Mariana had enjoyed the portrait and the sittings. They diverted her thoughts from the groove of the ordinary and gratified to a small extent her social instinct. When it was finished, and Mr. Nevins no longer came, she relapsed into listlessness. It was the friction of the outside world she needed. Hers was not the nature to develop through stagnation. In barren soil she wilted and grew colorless, while at the touch of sunshine she expanded and put forth her old radiance.

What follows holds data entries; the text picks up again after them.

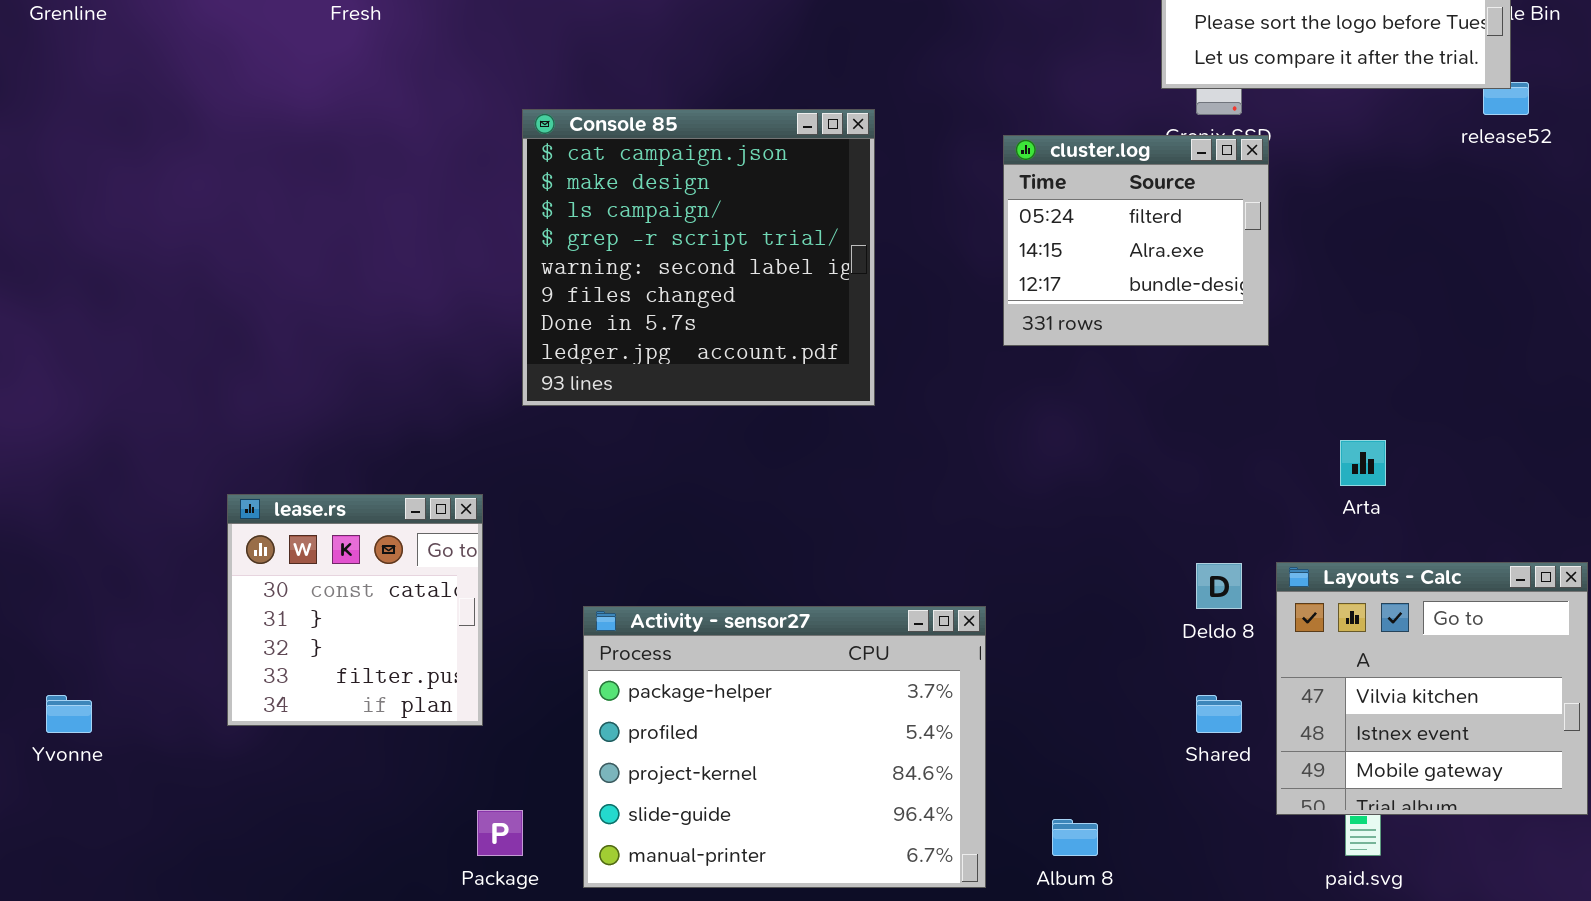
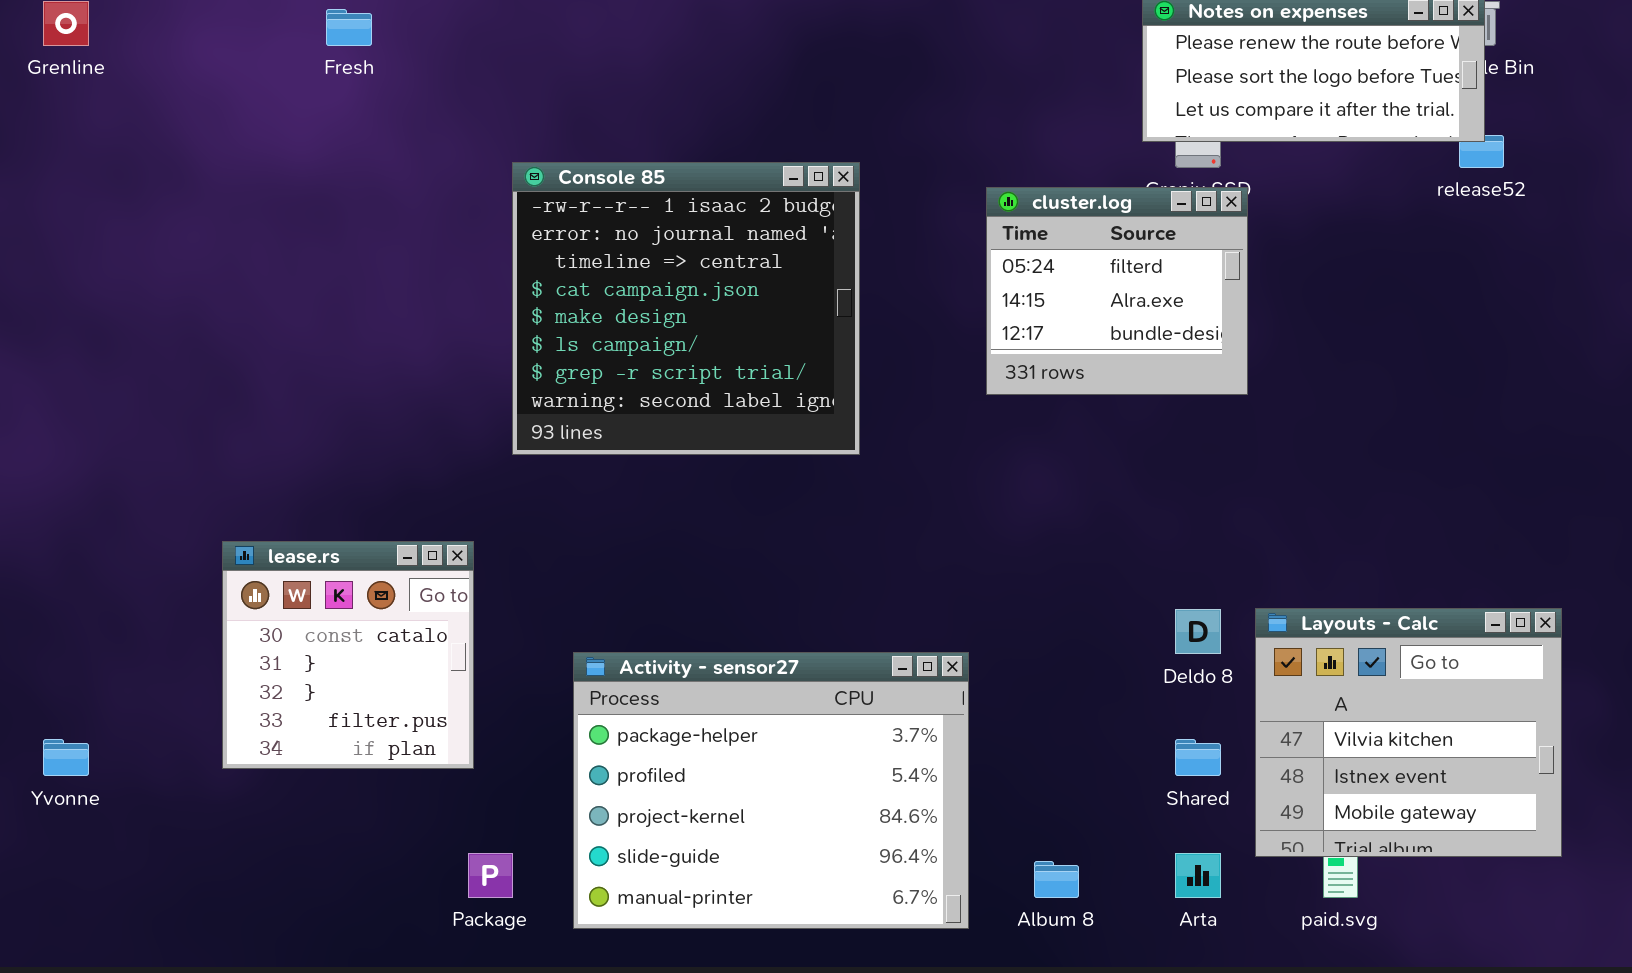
Console 85: [522,109,875,406] -> [512,162,860,455], scrolled up 3 rows
Arta: [1340,440,1386,486] -> [1175,853,1221,898], moved

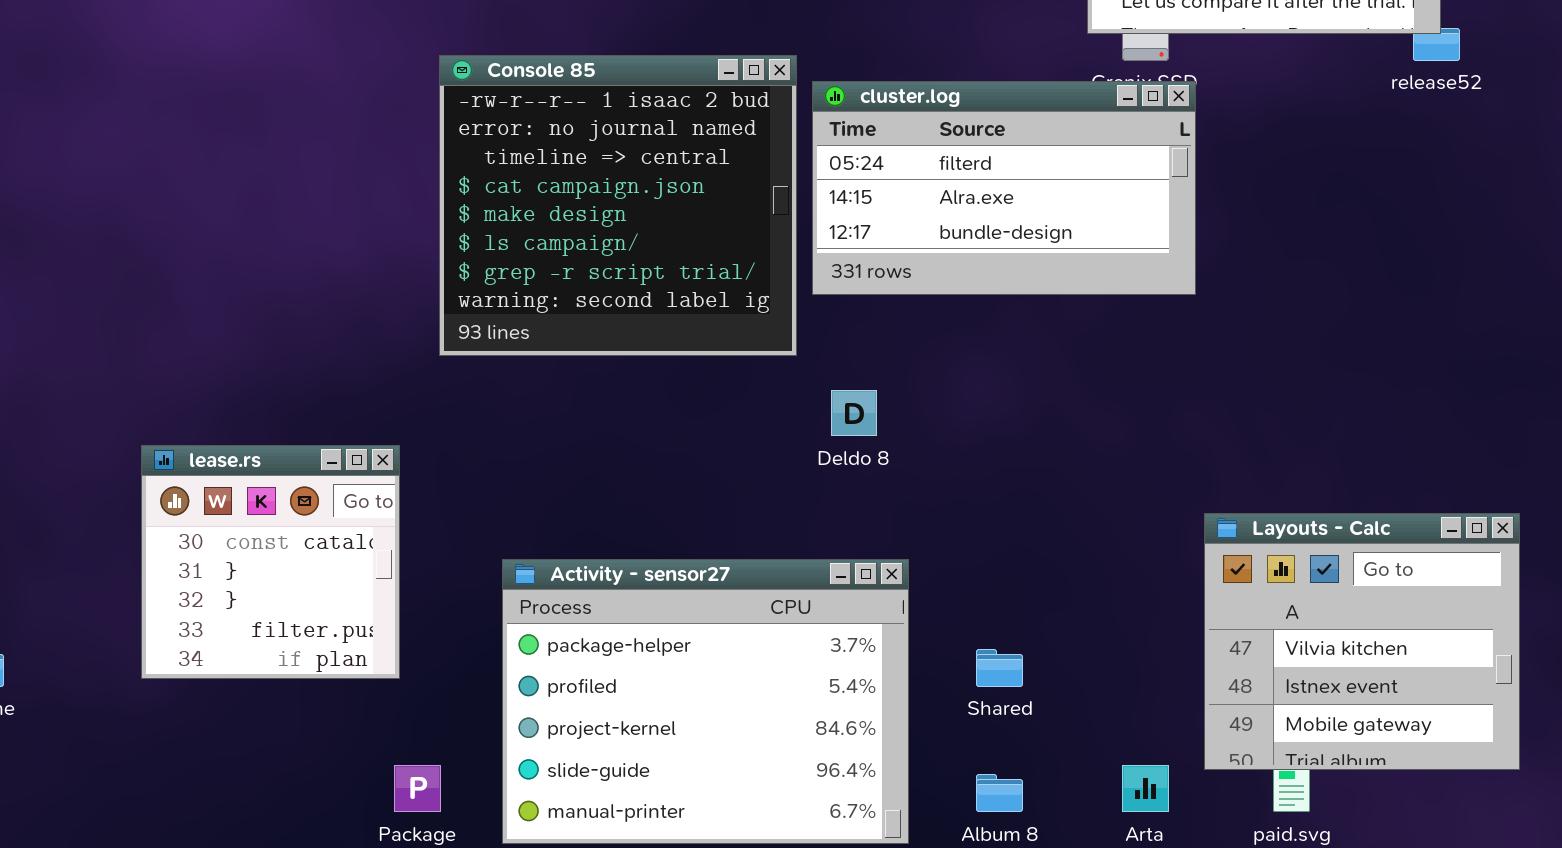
cluster.log: [986,187,1248,395] -> [812,81,1196,295], resized
Deldo 8: [1175,609,1221,654] -> [831,390,877,436], moved
Shared: [1175,739,1221,776] -> [976,649,1023,687], moved

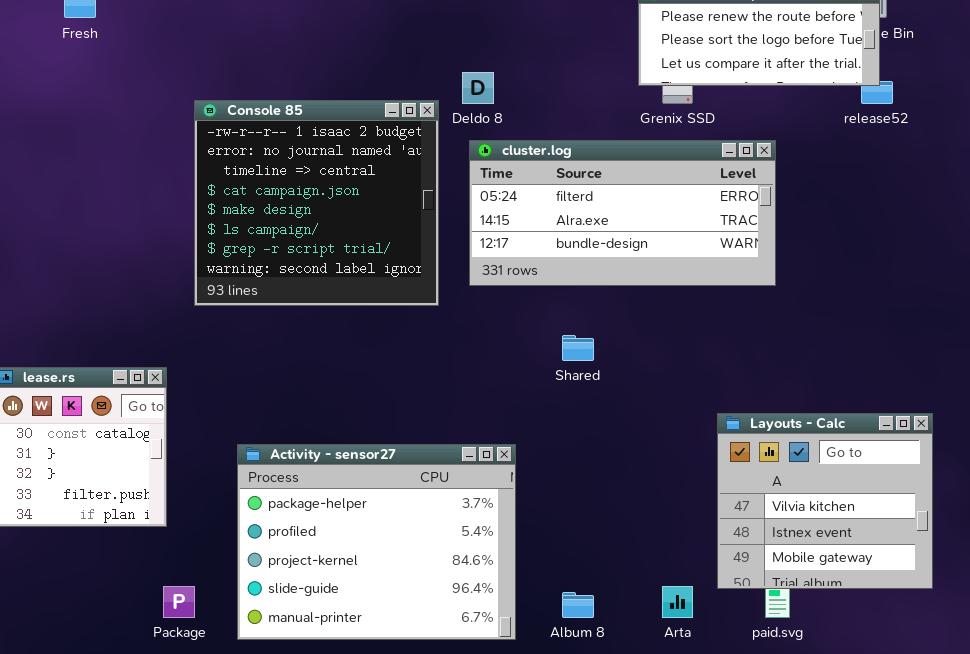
cluster.log: [812,81,1196,295] -> [469,140,776,286], moved, resized
Deldo 8: [831,390,877,436] -> [462,72,494,104], moved
Shared: [976,649,1023,687] -> [562,335,594,361], moved

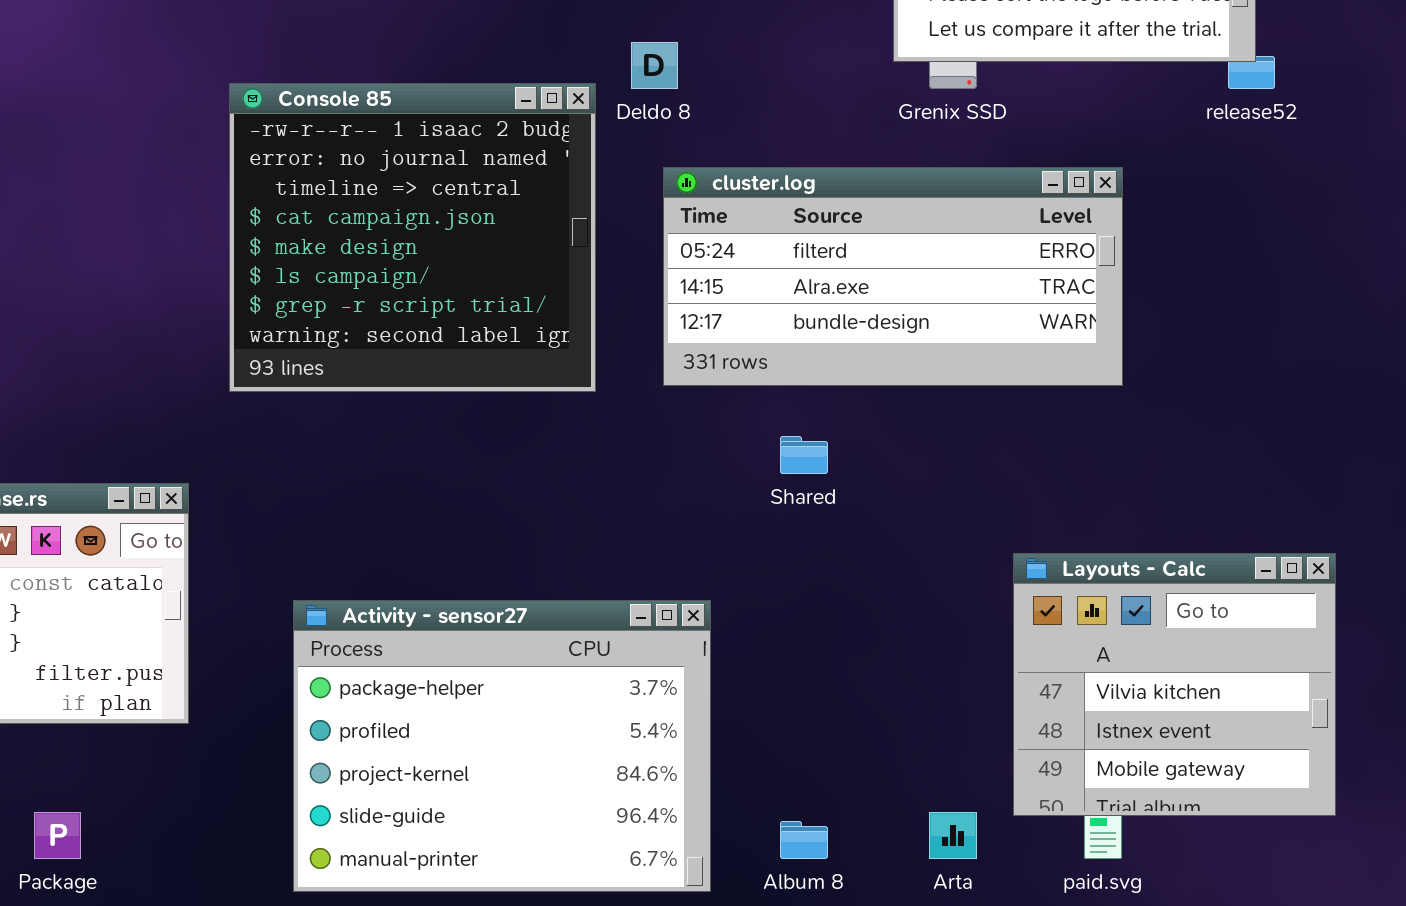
cluster.log: [469,140,776,286] -> [663,167,1123,386], moved
Package: [163,586,195,618] -> [34,812,81,859], moved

Anthony, watching her, would become oppressed at times with the thought that this thin and fragile woman, dragging through her irksome round of duties, anæmic and hollow-eyed, might by the magic of wealth and ease mature into a passionate, lithe, and gracious creature, of which she was now the wraith – and yet which even now she suggested. For the furnace through which she had passed, in robbing her of freshness and bloom, had been unable to destroy her vague and ineffable charm.

"She is a woman ruined," he said, bitterly, and he said it with a dull aching in his heart. To him Mariana, emaciated and unresponsive, was still the Mariana to be possessed and held with burning desire. The small clashes of temper, the long silences, the apparent indifference, had been powerless to weaken the force of his love. It was still indomitable.

One night, upon going to his room, he found her in her night-gown kneeling on the hearth-rug. From her breathing he knew that she was asleep, and it was a moment before he aroused her. In the dim light she resembled a marble figure of prayer, her cheek resting upon her hand, the lashes fallen over the violet circles beneath her eyes.

Beside the bed, the baby lay in its little crib, the restless fists lying upon its breast, a fine moisture shining like dew upon the infantile face. He stood looking at it, a thrill shooting into his heart. For the first time he realized with acuteness a positive feeling for the child – realized that it was his as well as Mariana's, that it had a claim upon him other than the claim of Mariana, that he was not only the husband of a woman, but the father of a child.

Bending over the crib, he touched with one finger the crumpled rose-leaf hands, with the soft indentation around the wrist as if left by a tightly drawn cord.

He smiled slightly. Then he crossed over and kissed Mariana. She opened her eyes, yawned, stretched her arms above her head, and rose.